In vitro studies showed that dexmethylphenidate did not inhibit cytochrome P450 isoenzymes at concentrations observed after therapeutic doses.
Intravenous dexmethylphenidate was eliminated with a mean clearance of 0.40±0.12 L/kg.h-1 corresponding to 0.56±0.18 L/min. The mean terminal elimination half-life of dexmethylphenidate was just over 3 hours in healthy adults and typically varied between 2 and 4.5 hours with an occasional subject exhibiting a terminal half-life between 5 and 7 hours. Children tend to have slightly shorter half-lives with means of 2–3 hours.
Special Populations
Gender
After administration of dexmethylphenidate HCl extended-release capsules the first peak, (Cmax1), was on average 45% higher in women. The interpeak minimum and the second peak also tended to be slightly higher in women although the difference was not statistically significant, and these patterns remained even after weight normalization. Pharmacokinetic parameters for dexmethylphenidate after dexmethylphenidate immediate-release tablets were similar for boys and girls.
Race
There is insufficient experience with the use of dexmethylphenidate HCl extended-release capsules to detect ethnic variations in pharmacokinetics.
Age
The pharmacokinetics of dexmethylphenidate after dexmethylphenidate HCl extended-release capsules administration have not been studied in children less than 18 years of age. When a similar formulation of racemic methylphenidate was examined in 15 children between 10 and 12 years of age and 3 children with ADHD between 7 and 9 years of age, the time to the first peak was similar, although the time until the between peak minimum, and the time until the second peak were delayed and more variable in children compared to adults. After administration of the same dose to children and adults, concentrations in children were approximately twice the concentrations observed in adults. This higher exposure is almost completely due to smaller body size as no relevant age-related differences in dexmethylphenidate pharmacokinetic parameters (i.e., clearance and volume of distribution) are observed after normalization to dose and weight.
Renal Insufficiency
There is no experience with the use of dexmethylphenidate HCl extended-release capsules in patients with renal insufficiency.

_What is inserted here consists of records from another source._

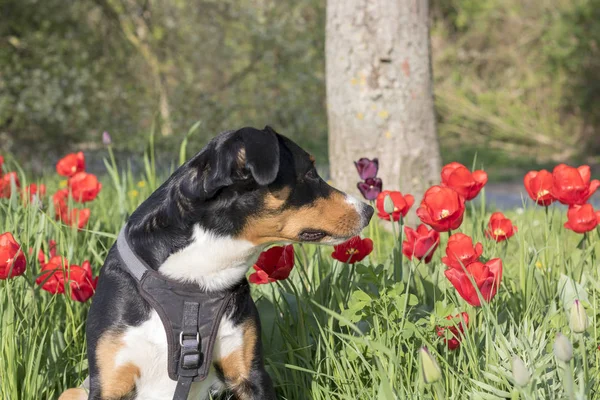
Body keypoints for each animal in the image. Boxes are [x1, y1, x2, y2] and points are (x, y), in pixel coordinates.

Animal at [58, 126, 372, 400]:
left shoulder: (249, 374)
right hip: (73, 392)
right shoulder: (110, 382)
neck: (194, 282)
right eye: (309, 173)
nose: (368, 210)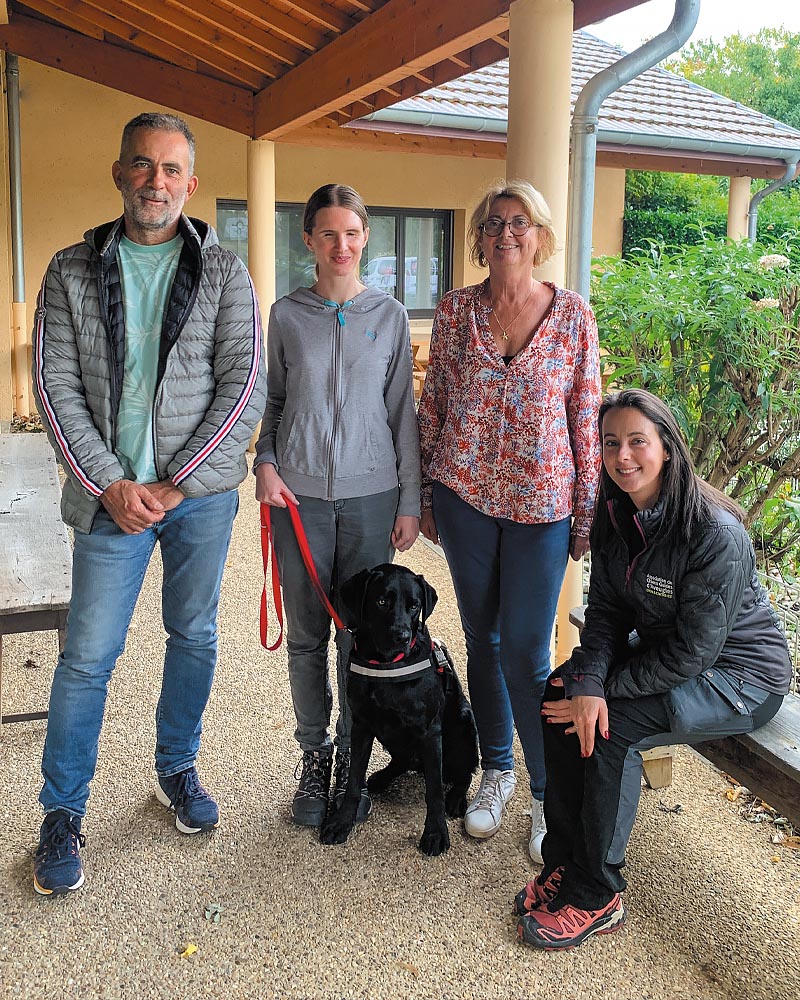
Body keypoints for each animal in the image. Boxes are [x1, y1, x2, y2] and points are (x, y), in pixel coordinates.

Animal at [318, 568, 478, 856]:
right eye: (382, 601)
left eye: (414, 605)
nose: (401, 636)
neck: (386, 665)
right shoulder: (361, 725)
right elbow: (353, 781)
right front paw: (342, 822)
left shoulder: (430, 732)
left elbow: (434, 791)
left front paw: (435, 832)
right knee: (402, 761)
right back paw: (382, 778)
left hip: (464, 723)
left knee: (465, 772)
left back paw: (457, 798)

After oral administration of radiolabeled racemic methylphenidate in humans, methylphenidate was extensively metabolized and approximately 80% of the radioactivity was excreted in the urine in the form of racemic ritalinic acid which is pharmacologically inactive. Very little unchanged drug is excreted in the urine, thus renal insufficiency is expected to have little effect on the pharmacokinetics of dexmethylphenidate HCl extended-release capsules.
Hepatic Insufficiency
There is no experience with the use of dexmethylphenidate HCl extended-release capsules in patients with hepatic insufficiency [see Drug Interactions (7)].